▶ Directions
Your task is to find every line of the data that holds the string "niin" and copy it.

[Collected data]

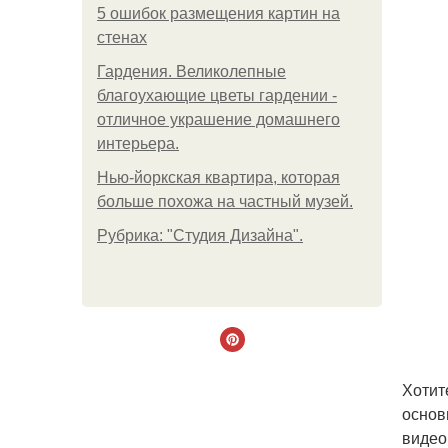
5 ошибок размещения картин на
стенах
Гардения. Великолепные
благоухающие цветы гардении -
отличное украшение домашнего
интерьера.
Нью-йоркская квартира, которая
больше похожа на частный музей.
Рубрика: "Студия Дизайна".
Хотит
основ
видео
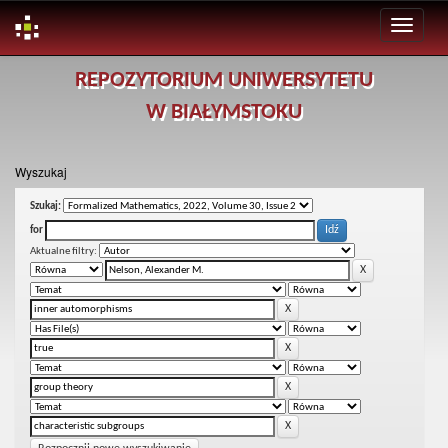
Skip
REPOZYTORIUM UNIWERSYTETU
navigation
W BIAŁYMSTOKU
Wyszukaj
Szukaj:
for
Aktualne filtry:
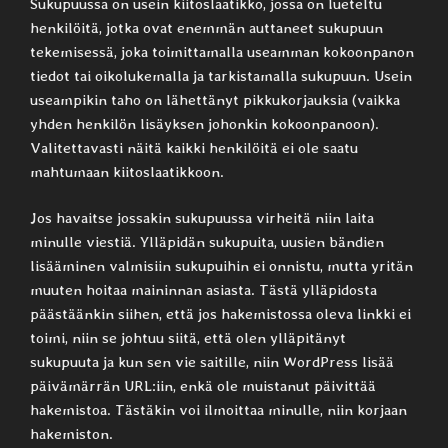
Sukupuussa on usein kiitoslaatikko, jossa on lueteltu
henkilöitä, jotka ovat enemmän auttaneet sukupuun
tekemisessä, joka toimittamalla useamman kokoonpanon
tiedot tai oikolukemalla ja tarkistamalla sukupuun. Usein
useampikin taho on lähettänyt pikkukorjauksia (vaikka
yhden henkilön lisäyksen johonkin kokoonpanoon).
Valitettavasti näitä kaikki henkilöitä ei ole saatu
mahtumaan kiitoslaatikkoon.
Jos havaitse jossakin sukupuussa virheitä niin laita
minulle viestiä. Ylläpidän sukupuita, uusien bändien
lisääminen valmisiin sukupuihin ei onnistu, mutta yritän
muuten hoitaa maininnan asiasta. Tästä ylläpidosta
päästäänkin siihen, että jos hakemistossa oleva linkki ei
toimi, niin se johtuu siitä, että olen ylläpitänyt
sukupuuta ja kun sen vie saitille, niin WordPress lisää
päivämärrän URL:iin, enkä ole muistanut päivittää
hakemistoa. Tästäkin voi ilmoittaa minulle, niin korjaan
hakemiston.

▶ Output of the exercise
Jos havaitse jossakin sukupuussa virheitä niin laita
toimi, niin se johtuu siitä, että olen ylläpitänyt
sukupuuta ja kun sen vie saitille, niin WordPress lisää
hakemistoa. Tästäkin voi ilmoittaa minulle, niin korjaan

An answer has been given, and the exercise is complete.